The EU Commission estimates the cost of these bottlenecks at more than EUR 80 billion annually.

For several years, Volvo Trucks has conducted a project called EMS (European Modular System) which focuses on increased use of standardised load carriers such as exchangeable bodies and semitrailers as well as 20- and 40-foot containers to simplify integration between different traffic modes. The system is based on the 25.25 metre truck rigs that have long been in use in Sweden and Finland.

"We are lobbying hard for the EU to adopt 25.25 metre rigs in continental Europe too, since this would permit increased use of standardised load carriers and thus stimulate the growth of intermodal transports," explains Ulf Ehrning, transport analyst at Volvo 3P, Volvo Trucks' development company.

He says the current focus is on evaluating the EMS tests recently conducted in the Netherlands and Denmark, among other countries. Soon it will be time for Germany to test the system. Critics claim that modular vehicles will steal freight from the railways.

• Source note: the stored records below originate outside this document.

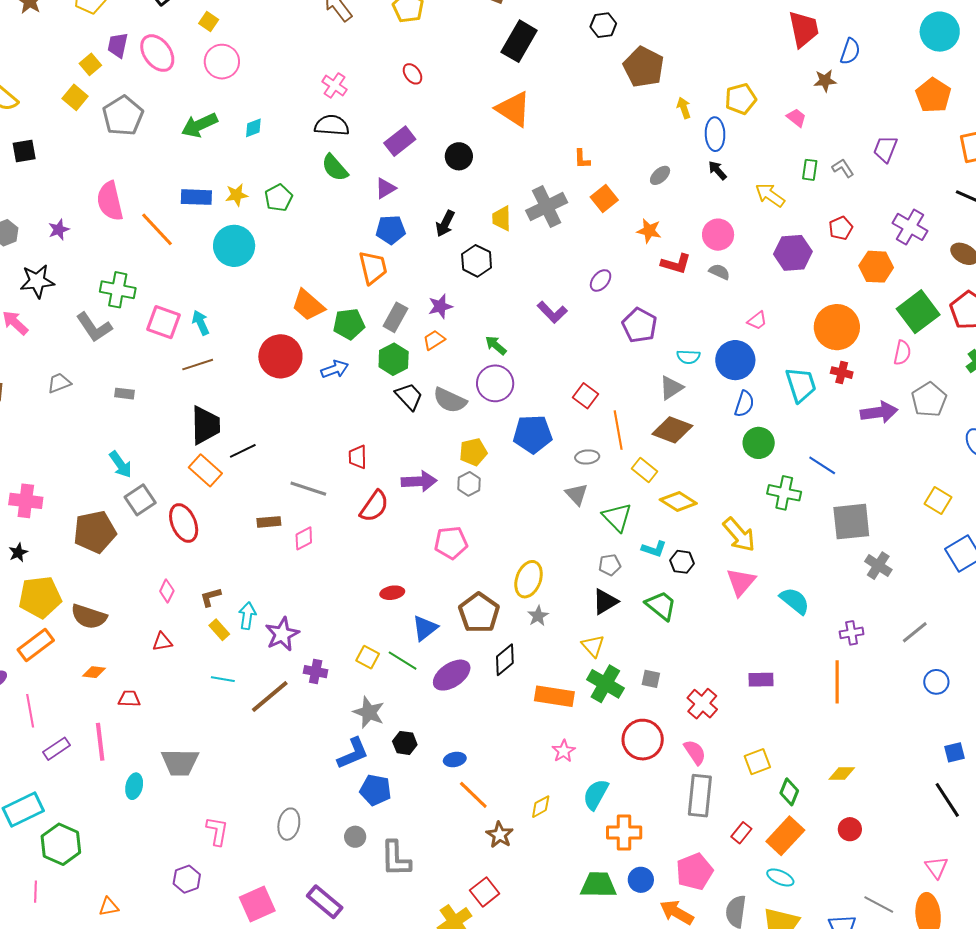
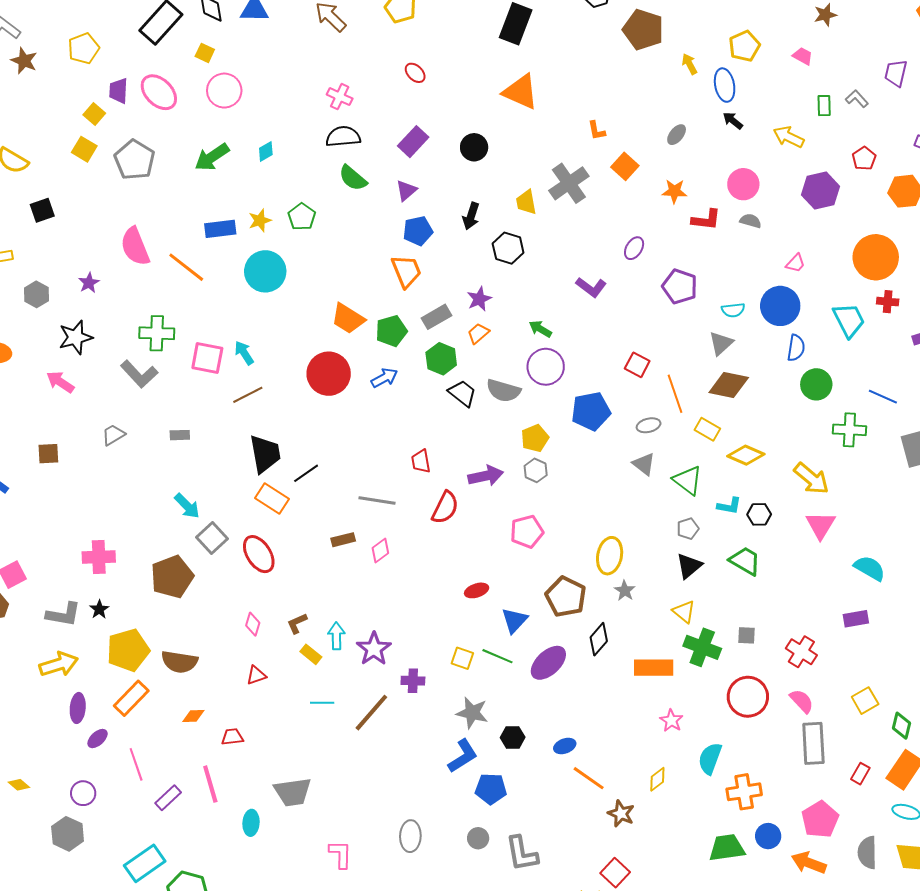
gray rectangle: (395, 317) -> (436, 317), turned 40
cyan semicircle: (795, 601) -> (870, 568), moved

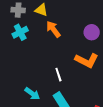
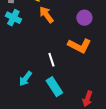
cyan cross: (20, 32) -> (13, 18), turned -35
cyan arrow: (32, 94) -> (25, 79), turned 91

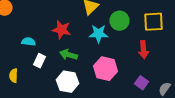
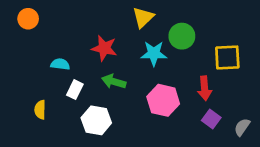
yellow square: (154, 22) -> (227, 58), moved
red arrow: (144, 50) -> (205, 88), moved
white hexagon: (68, 82) -> (96, 120), moved

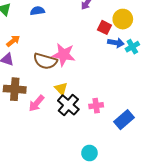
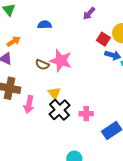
blue semicircle: (37, 11) -> (45, 25), moved
brown semicircle: (45, 61) -> (42, 65), size x0.6
pink arrow: (36, 103) -> (29, 104), turned -36

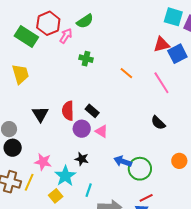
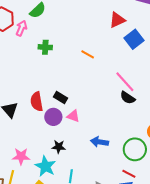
blue square: (177, 54) -> (134, 39), moved
pink line: (161, 83) -> (125, 82), moved
green circle: (140, 169) -> (135, 149), moved
red line: (146, 198) -> (129, 174), turned 64

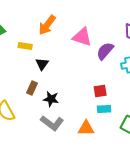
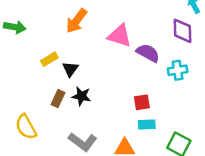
yellow rectangle: (25, 46) -> (49, 59), moved, turned -40
purple semicircle: (105, 51) -> (148, 53), turned 78
black star: (51, 99) -> (81, 96), moved

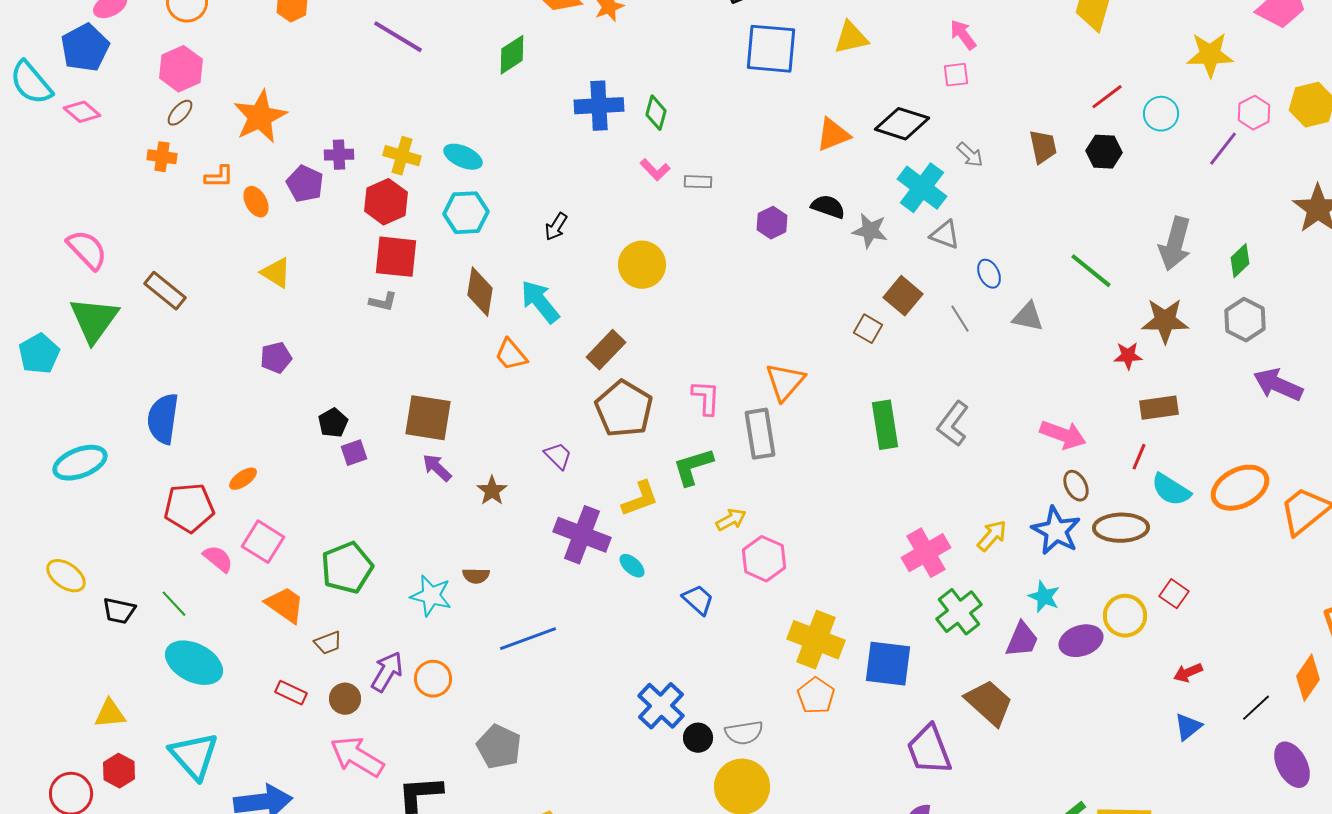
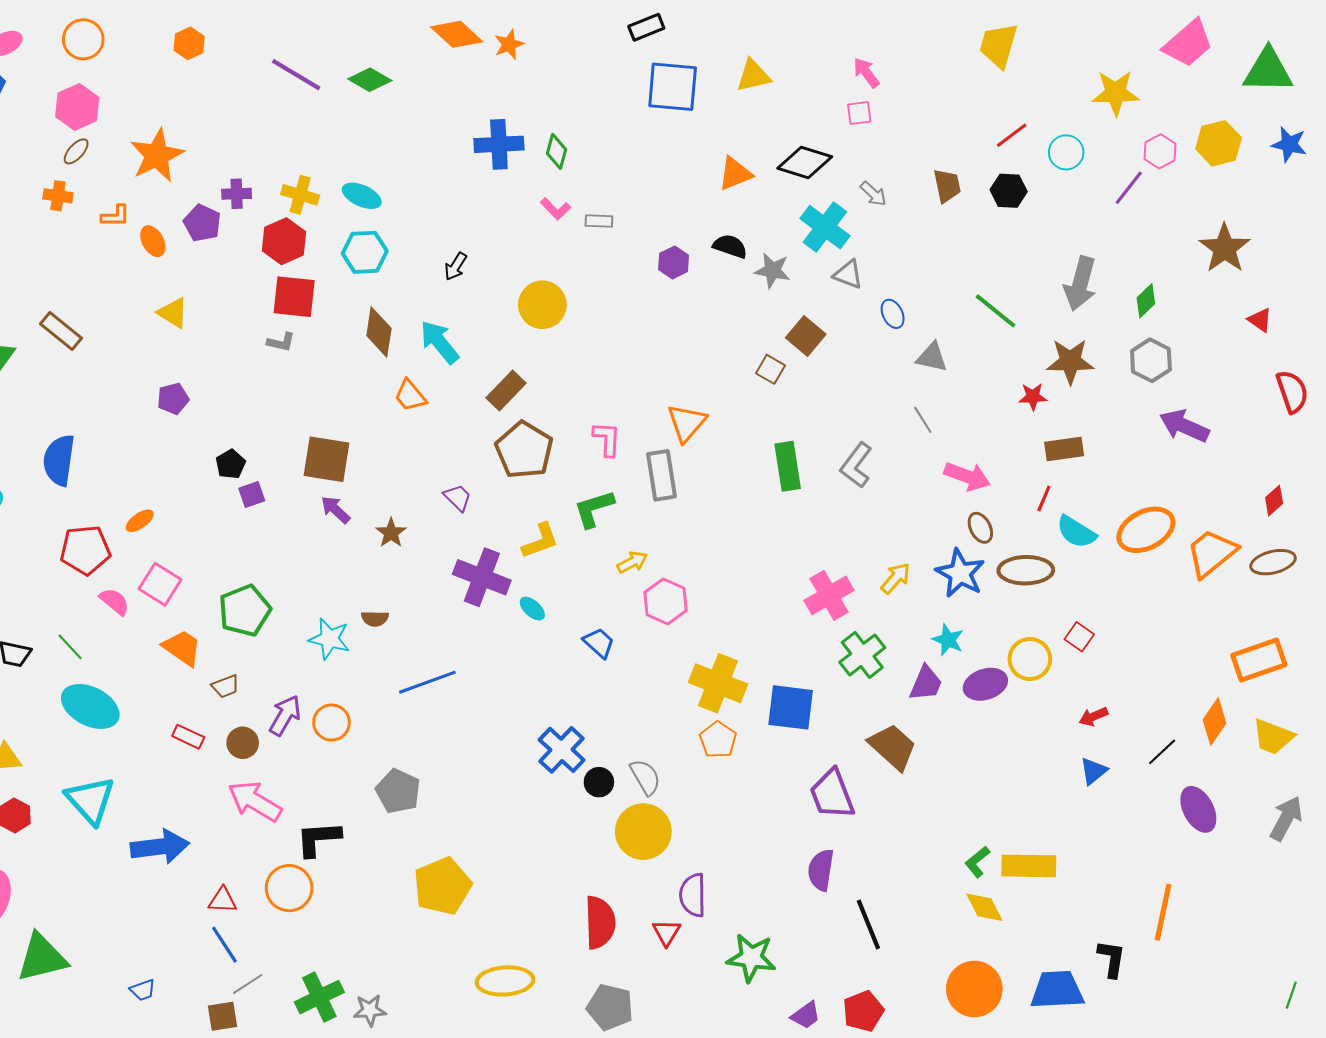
green diamond: (512, 55) -> (370, 80), moved, turned 63
gray line: (960, 319) -> (923, 420), moved
gray semicircle: (744, 733) -> (645, 777), turned -111

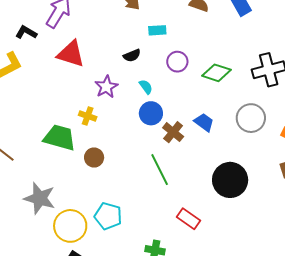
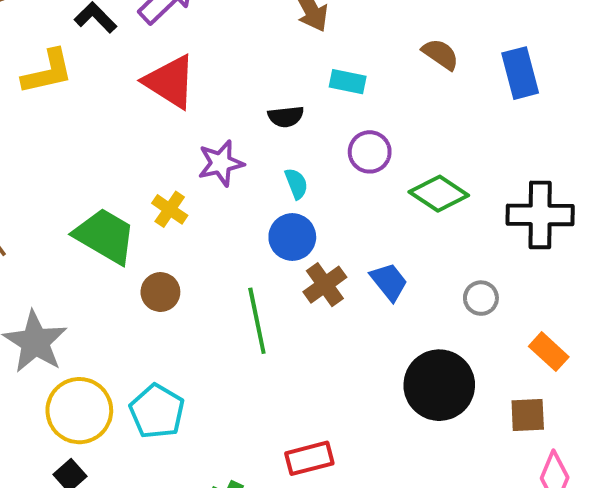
gray circle: (251, 118) -> (481, 298), size x0.6
green line: (160, 170) -> (257, 321), moved
black circle: (230, 180) -> (439, 385), moved
red rectangle: (189, 219) -> (309, 458), turned -65

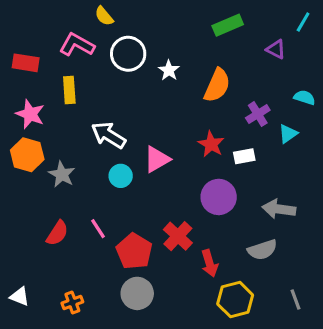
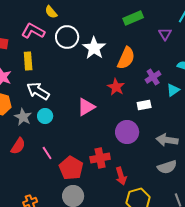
purple triangle: (276, 49) -> (165, 34), turned 32
white star: (169, 70) -> (94, 48), size x1.6
white arrow: (109, 135) -> (38, 91), moved
red star: (211, 144) -> (116, 87), moved
cyan circle: (121, 176) -> (45, 116), moved
red semicircle: (57, 233) -> (18, 146), moved
red cross: (178, 236) -> (100, 158), turned 36
gray semicircle: (262, 250) -> (167, 167), moved

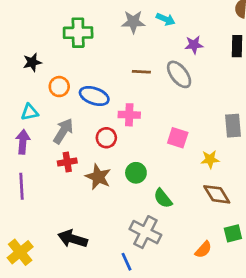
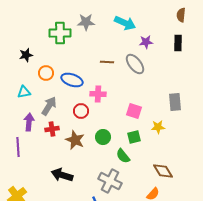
cyan arrow: (166, 19) -> (125, 23), size x1.5
gray star: (133, 22) -> (86, 22), moved
purple arrow: (23, 142) -> (29, 122), moved
brown diamond: (217, 194) -> (163, 171), moved
green square: (233, 233) -> (134, 137), moved
black arrow: (73, 239) -> (62, 175), moved

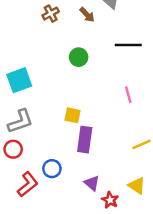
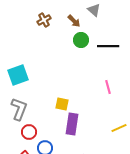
green circle: (79, 57) -> (81, 40), moved
gray L-shape: (20, 121) -> (19, 109), turned -50
red circle: (13, 149) -> (29, 132), moved

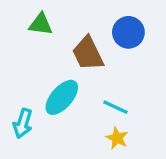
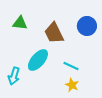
green triangle: (41, 24) -> (20, 23), moved
blue circle: (128, 32) -> (87, 26), moved

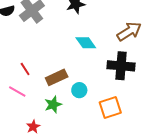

"There is absolutely no conflict between longer trucks and rail or sea freight," says Stefan Back, chairman of the Road Transport Institute."Modular vehicles are tailor-made for intermodal transport; their freight-carrying units can be transported by rail and by sea. There is absolutely no reason to pitch the various transport modes against one another. Instead, the focus should be on ensuring that they can develop both individually and together."

Back also feels that modular vehicles would help ease the pressure on Europe's overloaded road network.

"With longer truck combinations, two 25.25 metre rigs can replace three 18.75 metre rigs," he says.

Volvo Trucks also runs its own tests on modular transport. For instance, the company has been testing 90-tonne 30 metre long timber haulers in regular operation in northern Sweden.

"Our tests show a 20 per cent fuel saving per ton-kilometre by switching from regular, European 16.5 or 18.75 metre rigs to 25.25 metre combinations. And if you step up to 30 metre long rigs, you save as much again," concludes Ehrning.